AUC ROC is one of the most important evaluation metrics for any classification model’s performance.

An ROC curve is a graph showing the performance of a classification model at all classification thresholds. This curve plots two parameters:
  • True Positive Rate (TPR)
  • False Positive Rate (FPR)

AUC stands for "Area under the ROC Curve." That is, AUC measures the entire two-dimensional area underneath the entire ROC curve.

What is ROC?:

Receiver Operating Characteristic (ROC) is a proven yardstick to measure the accuracy of diagnostic tests. The test divides the study population into positive (diseased) or negative (non-diseased). This is done by finding a cut-off or threshold which differentiates between diseased and non-diseased (e.g. IOP= 21 mmHg). The ROC Curve tells us about how good the model can distinguish between the two conditions. A good model can accurately distinguish between the two. Conversely, a poor model will have difficulty in separating the 2 test parameters.

Let us assume we have a model which predicts whether the patient has a particular disease or not. The model predicts probabilities for each patient (in python researchers use the "predict_proba” function). Using these probabilities, we plot the distribution as shown below:

Here, the red distribution represents all the patients who do not have the disease and the green distribution represents all the patients who have the disease.

Now we pick a value where we need to set the cut-off i.e. a threshold value, above which we will predict everyone as positive (with disease) and below which will predict as negative (without disease). We will set the threshold at “0.5” as shown below:

All the positive values above the threshold will be “True Positives” and the negative values above the threshold will be “False Positives” as they are predicted incorrectly as positives.

All the negative values below the threshold will be “True Negatives” and the positive values below the threshold will be “False Negative” as they are predicted incorrectly as negatives.

Here, we have a basic idea of the model predicting correct and incorrect values with respect to the set threshold or cut-off.

To plot ROC curve, instead of Specificity we use (1 — Specificity) and the graph will look something like this:

So now, when the sensitivity increases, (1 — specificity) will also increase. This curve is known as the ROC curve.

Area Under the Curve:

The AUC is the area under the ROC curve. This score gives us a good idea of how well the model performs.

Let us take a few examples:

As we see, the first model does quite a good job of distinguishing the positive and the negative values. Therefore, in that curve the AUC score is 0.9 as the area under the ROC curve is large.

If we take a look at the last model, the predictions are completely overlapping each other and we get the AUC score of 0.5. This means that the model is performing poorly and it’s predictions are almost random.
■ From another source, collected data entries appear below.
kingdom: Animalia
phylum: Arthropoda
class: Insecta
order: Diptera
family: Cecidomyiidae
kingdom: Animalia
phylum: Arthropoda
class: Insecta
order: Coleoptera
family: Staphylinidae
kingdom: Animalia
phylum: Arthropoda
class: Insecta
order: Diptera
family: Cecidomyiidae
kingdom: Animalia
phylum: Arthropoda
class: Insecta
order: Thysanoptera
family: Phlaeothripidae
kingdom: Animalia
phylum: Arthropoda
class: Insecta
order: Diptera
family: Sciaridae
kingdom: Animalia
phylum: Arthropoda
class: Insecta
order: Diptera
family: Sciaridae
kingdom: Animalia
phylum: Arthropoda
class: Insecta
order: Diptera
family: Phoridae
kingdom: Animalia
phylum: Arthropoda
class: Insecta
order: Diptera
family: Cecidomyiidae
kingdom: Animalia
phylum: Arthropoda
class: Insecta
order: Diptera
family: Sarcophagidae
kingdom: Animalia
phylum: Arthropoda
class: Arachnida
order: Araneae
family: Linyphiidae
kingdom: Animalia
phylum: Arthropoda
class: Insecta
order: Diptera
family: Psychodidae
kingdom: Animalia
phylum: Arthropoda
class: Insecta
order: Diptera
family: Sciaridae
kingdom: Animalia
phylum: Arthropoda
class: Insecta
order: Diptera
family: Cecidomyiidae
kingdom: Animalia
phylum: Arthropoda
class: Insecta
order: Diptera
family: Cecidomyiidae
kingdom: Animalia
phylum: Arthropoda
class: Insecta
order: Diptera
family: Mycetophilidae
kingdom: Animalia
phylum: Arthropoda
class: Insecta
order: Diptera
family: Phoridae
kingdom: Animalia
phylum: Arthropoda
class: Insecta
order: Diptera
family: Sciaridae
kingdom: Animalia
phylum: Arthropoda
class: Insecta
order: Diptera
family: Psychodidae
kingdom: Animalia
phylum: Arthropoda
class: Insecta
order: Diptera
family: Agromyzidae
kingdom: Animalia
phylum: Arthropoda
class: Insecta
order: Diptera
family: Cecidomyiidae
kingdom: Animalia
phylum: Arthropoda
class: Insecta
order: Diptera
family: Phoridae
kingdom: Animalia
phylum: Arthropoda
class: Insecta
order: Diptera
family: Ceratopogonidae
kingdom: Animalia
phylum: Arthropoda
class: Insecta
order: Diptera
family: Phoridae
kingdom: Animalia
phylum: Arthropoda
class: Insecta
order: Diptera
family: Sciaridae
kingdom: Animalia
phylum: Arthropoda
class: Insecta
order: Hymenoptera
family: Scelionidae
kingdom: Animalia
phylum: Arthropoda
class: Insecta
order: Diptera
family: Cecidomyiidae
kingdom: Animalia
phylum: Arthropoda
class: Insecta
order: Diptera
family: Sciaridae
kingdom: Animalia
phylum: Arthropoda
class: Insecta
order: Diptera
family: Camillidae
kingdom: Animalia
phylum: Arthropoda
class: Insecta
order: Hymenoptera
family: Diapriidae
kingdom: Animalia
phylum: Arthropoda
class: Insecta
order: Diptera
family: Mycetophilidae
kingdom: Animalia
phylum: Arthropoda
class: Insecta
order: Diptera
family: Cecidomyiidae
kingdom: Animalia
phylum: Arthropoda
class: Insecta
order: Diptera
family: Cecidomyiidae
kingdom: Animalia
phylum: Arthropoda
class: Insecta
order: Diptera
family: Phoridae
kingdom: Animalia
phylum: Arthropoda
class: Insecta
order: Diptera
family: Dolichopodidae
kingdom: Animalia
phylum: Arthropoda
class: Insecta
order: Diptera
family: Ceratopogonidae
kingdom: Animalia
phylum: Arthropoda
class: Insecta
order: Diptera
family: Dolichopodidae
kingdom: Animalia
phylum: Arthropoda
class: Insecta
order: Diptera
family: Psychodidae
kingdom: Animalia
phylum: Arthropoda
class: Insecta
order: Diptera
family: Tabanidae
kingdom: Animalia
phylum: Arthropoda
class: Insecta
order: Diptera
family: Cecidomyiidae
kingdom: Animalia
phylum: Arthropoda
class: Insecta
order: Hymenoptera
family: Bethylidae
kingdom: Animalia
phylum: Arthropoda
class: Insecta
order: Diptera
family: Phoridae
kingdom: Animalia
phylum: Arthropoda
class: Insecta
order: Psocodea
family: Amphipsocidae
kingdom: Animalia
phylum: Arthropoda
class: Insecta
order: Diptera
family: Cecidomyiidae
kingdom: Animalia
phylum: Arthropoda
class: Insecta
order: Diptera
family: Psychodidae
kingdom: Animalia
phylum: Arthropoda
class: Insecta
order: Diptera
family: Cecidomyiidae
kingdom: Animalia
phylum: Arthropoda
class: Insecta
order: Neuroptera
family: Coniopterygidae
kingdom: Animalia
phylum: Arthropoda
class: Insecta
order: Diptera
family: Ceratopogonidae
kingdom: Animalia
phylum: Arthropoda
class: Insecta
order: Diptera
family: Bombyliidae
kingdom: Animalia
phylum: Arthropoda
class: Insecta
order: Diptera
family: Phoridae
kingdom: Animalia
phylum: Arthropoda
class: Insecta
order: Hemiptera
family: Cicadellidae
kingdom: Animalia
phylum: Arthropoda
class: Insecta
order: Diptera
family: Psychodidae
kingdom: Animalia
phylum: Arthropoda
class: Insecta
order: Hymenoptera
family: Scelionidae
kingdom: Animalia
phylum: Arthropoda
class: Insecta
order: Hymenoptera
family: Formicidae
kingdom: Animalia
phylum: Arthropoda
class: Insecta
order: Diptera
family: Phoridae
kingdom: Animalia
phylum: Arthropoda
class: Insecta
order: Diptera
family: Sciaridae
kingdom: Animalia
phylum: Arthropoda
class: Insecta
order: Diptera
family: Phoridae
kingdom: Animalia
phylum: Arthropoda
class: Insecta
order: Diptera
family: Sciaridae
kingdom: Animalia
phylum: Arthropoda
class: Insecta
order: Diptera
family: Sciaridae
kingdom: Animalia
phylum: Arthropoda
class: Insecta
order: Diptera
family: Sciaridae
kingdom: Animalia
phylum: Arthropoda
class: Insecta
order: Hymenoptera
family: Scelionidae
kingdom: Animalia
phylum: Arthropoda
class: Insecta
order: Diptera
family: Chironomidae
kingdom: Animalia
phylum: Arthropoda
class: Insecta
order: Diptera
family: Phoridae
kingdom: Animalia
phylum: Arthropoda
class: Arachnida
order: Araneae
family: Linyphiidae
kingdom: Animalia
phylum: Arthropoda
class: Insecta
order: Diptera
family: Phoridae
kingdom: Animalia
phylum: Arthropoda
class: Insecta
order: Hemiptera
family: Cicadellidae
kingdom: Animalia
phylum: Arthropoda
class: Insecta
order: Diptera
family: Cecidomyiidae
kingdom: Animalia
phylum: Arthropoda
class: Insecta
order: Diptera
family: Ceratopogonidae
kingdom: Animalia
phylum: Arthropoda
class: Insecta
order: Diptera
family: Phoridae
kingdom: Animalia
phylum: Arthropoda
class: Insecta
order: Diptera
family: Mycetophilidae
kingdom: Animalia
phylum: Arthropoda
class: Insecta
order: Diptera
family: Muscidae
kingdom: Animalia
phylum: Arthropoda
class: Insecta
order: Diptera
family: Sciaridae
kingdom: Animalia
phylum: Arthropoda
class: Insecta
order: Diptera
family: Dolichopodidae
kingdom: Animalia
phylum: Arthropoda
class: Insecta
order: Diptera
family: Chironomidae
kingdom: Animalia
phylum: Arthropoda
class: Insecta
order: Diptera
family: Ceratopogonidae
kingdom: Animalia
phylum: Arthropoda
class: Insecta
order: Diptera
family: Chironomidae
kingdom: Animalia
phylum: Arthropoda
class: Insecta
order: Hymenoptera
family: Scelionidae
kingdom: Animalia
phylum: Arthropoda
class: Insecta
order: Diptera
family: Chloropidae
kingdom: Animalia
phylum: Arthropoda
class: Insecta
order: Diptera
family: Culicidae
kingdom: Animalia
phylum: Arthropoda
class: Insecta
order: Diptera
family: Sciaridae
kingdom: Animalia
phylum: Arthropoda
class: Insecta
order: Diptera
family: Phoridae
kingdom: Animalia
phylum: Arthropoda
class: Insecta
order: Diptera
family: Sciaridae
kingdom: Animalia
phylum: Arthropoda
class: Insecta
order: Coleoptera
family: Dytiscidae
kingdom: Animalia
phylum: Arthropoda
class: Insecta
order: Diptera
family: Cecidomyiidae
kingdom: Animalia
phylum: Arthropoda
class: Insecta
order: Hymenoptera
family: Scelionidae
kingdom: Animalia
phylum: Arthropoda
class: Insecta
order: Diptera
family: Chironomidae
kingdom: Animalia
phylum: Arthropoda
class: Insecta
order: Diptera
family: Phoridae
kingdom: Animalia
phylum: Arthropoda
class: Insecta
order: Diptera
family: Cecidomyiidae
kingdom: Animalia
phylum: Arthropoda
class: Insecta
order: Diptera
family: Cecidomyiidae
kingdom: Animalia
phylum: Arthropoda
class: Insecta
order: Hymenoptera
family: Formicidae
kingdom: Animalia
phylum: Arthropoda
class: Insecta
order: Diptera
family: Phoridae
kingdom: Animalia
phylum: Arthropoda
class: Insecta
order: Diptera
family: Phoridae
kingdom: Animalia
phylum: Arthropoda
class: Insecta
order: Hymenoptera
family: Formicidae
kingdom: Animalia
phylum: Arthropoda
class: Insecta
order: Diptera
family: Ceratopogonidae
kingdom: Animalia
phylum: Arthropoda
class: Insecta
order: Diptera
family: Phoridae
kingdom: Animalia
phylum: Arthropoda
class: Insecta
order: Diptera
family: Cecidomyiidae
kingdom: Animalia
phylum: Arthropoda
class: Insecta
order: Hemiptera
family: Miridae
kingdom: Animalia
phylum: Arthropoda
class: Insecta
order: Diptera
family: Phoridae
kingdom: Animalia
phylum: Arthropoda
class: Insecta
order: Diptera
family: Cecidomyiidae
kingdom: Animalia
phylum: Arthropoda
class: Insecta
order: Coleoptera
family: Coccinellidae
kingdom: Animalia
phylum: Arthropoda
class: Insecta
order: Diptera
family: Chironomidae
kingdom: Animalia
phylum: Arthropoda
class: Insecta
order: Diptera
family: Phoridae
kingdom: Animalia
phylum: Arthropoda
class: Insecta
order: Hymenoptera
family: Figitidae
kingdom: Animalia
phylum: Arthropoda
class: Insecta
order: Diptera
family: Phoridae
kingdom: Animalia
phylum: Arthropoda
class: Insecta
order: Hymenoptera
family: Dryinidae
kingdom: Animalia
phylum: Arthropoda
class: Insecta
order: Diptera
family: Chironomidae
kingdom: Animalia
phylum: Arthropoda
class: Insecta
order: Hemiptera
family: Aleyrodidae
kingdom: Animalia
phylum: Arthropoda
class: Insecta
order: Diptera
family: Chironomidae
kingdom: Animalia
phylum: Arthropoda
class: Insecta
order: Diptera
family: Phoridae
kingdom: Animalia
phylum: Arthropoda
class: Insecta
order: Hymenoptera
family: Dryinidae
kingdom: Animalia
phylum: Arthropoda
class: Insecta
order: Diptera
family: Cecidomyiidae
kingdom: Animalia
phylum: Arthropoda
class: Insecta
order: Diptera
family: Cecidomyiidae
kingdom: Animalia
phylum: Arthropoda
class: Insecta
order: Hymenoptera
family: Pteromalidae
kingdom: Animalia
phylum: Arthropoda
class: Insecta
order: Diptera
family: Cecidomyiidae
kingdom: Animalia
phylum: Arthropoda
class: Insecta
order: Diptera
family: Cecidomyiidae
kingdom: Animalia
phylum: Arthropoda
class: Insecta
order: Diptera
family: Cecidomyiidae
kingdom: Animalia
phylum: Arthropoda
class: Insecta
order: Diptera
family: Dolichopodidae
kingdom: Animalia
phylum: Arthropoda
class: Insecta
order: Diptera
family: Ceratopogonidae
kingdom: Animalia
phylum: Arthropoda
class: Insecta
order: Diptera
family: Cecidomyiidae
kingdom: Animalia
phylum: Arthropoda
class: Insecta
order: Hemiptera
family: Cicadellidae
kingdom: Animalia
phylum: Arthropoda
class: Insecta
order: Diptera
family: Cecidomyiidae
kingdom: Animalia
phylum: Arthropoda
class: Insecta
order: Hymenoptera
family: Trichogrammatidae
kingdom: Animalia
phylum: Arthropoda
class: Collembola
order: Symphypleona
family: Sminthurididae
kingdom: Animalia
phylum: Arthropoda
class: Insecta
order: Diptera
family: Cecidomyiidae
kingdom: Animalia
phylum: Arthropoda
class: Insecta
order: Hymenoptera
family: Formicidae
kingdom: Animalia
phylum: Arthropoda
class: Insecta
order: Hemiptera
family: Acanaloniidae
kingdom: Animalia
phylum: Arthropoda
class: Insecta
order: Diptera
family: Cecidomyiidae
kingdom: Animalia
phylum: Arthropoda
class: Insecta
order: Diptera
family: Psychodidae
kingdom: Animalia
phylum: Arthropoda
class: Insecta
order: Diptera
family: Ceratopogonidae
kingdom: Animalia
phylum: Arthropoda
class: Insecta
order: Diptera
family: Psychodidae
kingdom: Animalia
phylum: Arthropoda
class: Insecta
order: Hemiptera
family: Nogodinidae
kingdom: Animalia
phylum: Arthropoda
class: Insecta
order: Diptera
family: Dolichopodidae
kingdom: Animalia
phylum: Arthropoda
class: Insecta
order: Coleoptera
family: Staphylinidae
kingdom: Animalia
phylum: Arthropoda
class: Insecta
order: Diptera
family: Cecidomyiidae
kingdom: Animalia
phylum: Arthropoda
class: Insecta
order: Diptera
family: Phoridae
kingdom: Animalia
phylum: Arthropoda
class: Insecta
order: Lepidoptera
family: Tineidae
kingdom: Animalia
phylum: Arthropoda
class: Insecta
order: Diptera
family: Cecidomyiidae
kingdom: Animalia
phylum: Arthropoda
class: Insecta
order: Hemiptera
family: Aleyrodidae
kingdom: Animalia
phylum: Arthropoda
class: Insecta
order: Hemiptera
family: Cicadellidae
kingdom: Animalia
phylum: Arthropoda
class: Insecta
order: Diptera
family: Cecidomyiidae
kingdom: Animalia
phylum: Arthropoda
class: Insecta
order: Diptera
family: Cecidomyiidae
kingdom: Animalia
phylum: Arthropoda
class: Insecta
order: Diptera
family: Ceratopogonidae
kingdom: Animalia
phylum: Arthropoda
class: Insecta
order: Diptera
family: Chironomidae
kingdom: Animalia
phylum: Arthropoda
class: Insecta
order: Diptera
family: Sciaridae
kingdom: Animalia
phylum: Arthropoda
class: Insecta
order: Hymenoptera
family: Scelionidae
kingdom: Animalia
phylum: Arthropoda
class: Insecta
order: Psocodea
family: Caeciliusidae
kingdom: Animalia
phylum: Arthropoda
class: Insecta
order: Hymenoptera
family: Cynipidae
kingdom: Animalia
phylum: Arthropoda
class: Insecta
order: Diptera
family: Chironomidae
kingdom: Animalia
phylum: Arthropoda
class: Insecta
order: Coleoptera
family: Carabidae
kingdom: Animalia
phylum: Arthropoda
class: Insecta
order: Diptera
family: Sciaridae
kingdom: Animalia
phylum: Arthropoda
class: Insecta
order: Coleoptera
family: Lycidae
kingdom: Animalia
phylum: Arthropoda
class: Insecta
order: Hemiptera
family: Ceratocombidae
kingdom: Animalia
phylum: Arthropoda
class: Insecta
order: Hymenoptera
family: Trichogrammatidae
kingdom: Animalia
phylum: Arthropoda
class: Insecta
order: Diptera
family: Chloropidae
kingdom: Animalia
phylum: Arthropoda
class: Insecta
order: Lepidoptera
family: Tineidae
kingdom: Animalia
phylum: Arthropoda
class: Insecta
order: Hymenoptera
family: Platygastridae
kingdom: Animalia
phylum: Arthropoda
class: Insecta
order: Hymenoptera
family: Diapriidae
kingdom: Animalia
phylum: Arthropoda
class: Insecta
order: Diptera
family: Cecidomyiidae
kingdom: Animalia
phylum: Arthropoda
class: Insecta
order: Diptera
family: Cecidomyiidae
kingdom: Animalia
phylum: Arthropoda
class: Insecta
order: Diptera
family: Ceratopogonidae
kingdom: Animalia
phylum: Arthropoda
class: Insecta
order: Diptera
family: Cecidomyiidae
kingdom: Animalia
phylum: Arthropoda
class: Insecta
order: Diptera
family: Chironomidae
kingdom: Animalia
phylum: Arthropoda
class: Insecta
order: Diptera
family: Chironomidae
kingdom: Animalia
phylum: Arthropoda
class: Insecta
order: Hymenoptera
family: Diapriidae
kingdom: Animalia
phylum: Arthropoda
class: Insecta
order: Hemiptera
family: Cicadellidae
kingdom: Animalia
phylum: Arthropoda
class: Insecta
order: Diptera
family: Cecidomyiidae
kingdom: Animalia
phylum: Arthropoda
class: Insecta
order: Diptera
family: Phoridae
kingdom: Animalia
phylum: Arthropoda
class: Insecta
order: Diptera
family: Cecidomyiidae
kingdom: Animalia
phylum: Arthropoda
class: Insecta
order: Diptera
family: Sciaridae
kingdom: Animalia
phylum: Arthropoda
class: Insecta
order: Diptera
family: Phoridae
Specificity gives us the True Negative Rate (TNR) and (1 — Specificity) gives us the False Positive Rate (FPR).

So the sensitivity can be called as the “True Positive Rate” (TPR) and (1 — Specificity) can be called the “False Positive Rate” (FPR).

So now we are just looking at the positives. As we increase the threshold, we decrease the TPR as well as the FPR and when we decrease the threshold, we are increasing the TPR and FPR.

Thus, AUC ROC indicates how well the probabilities from the positive classes are separated from the negative classes.


Unfortunately, diagnostic tests such as ROC have some limitations, such as the test may have a different sensitivity or specificity for the disease at different stages (for e.g. the test may give a different diagnostic yield in early glaucoma compared to advanced glaucoma). It may also be affected by covariates in the studied population (e.g. age, sex, rural-urban and co-morbidities). In such a mixed population, a single “pooled” ROC is often used as an average for the performance of the test. Regression analysis have also been done to assess the influence of covariates on the ROC curves.